- Passage source
----------

Cette accélération dépend avant tout de nous. Nous avons avec Goldman Sachs des actionnaires qui sont là pour nous aider à faire ce que nous faisons déjà depuis des années. Ouvrir un hôtel par semaine, et si possible d’avantage, racheter des petites chaînes d’hôtels, construire des hôtels. En dehors du développement « classique », ils sont là pour nous aider à trouver des opportunités intéressantes et bien construites via le développement par croissance externe. Ils sont très motivés et en ont évidemment les moyens. D’un point de vue géographique, nous allons d’abord essayer de rester prêts de nos bases. Nous n’allons pas nous perdre dans des destinations que l’on ne connaît pas. Nous sommes aujourd’hui en Europe et regardons ce qui se passe en Europe aujourd’hui. Nous sommes au Brésil et allons poursuivre notre développement en Amérique latine.
Nous commençons également à étudier des destinations où nous ne sommes pas actuellement présents, mais avec lesquelles nous avons quelques familiarités, car nous les étudions depuis un moment comme le Moyen-Orient et l’Asie.
Quelques ouvertures marquantes prévues dans les prochaines années ?
C’est compliqué pour nous de répondre à cette question. Chaque ouverture est marquante pour B&B.
Nous ouvrons prochainement un établissement à Cortina d’Ampezzo en Italie, également deux établissements en centre-ville de Florence dont un à proximité immédiate du Ponte Vecchio, un très bel emplacement.
En Allemagne, nous allons ouvrir un très grand hôtel dans le centre de Hambourg. Nous allons continuer à ouvrir dans des destinations urbaines secondaires pour continuer de mailler notre réseau.
Nous attendons également l’ouverture de notre premier établissement en Hongrie à Budapest.

----------

- Données affichées
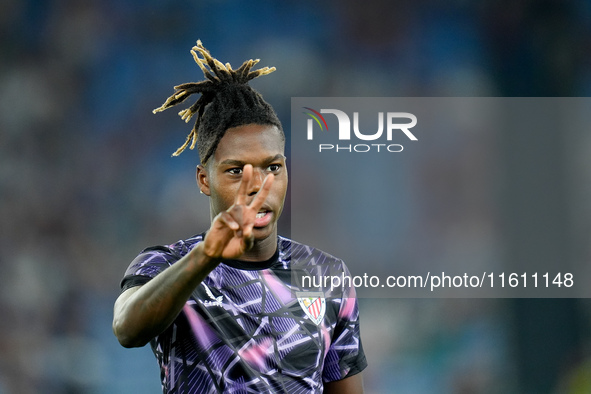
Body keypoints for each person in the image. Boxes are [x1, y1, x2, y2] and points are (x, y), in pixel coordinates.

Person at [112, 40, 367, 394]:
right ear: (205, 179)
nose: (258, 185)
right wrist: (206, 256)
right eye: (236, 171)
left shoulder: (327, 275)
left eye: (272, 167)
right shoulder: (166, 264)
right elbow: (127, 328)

----------

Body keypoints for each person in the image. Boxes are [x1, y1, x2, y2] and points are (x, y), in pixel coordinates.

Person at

----------

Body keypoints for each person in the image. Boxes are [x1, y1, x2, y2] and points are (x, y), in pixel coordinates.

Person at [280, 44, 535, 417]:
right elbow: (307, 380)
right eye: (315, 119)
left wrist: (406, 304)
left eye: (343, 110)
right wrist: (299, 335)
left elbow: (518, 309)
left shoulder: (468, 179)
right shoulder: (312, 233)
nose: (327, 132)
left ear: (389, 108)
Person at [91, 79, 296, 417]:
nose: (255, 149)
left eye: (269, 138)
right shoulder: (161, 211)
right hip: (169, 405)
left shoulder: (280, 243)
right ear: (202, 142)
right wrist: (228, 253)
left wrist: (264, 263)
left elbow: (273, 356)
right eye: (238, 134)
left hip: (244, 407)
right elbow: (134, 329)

----------

- Consigne A
Répondez aux questions suivantes à partir du passage sur l'expansion de B&B, une réponse par ligne :
(i) Quelle banque est citée comme actionnaire ?
(ii) Dans quelle ville italienne un établissement doit-il ouvrir à proximité immédiate du Ponte Vecchio ?
(iii) Dans quelle ville se trouvera le premier établissement en Hongrie ?
- Consigne B
Rédigez la suite du passage sur l'expansion de B&B en reprenant après sa dernière phrase.
Les entrées ne servent à rien pour ce travail.

- Réponse A
(i) Goldman Sachs
(ii) Florence
(iii) Budapest

- Réponse B
En France, nous continuons à mailler le terrain de manière systématique. Notamment dans les prochains mois, nous allons renforcer notre présence dans les Hauts de Seine.
Nous ouvrons également de beaux établissements du côté de Lisbonne. Nous continuons à nous renforcer en Espagne. Nous venons d’ouvrir un établissement de 14 étages au Brésil dans le centre de Sao Paulo.
Quoi qu’il en soit, nous ouvrons un établissement par semaine, nous ouvrons partout et chaque hôtel a son importance.
En France en 2020, nous ouvrirons entre 20 et 30 établissements, en 2021 ce ne sera pas d’avantage.
Selon vous à quoi ressemblera l’hospitality à l’avenir ?
Quelques réflexions me viennent à l’esprit.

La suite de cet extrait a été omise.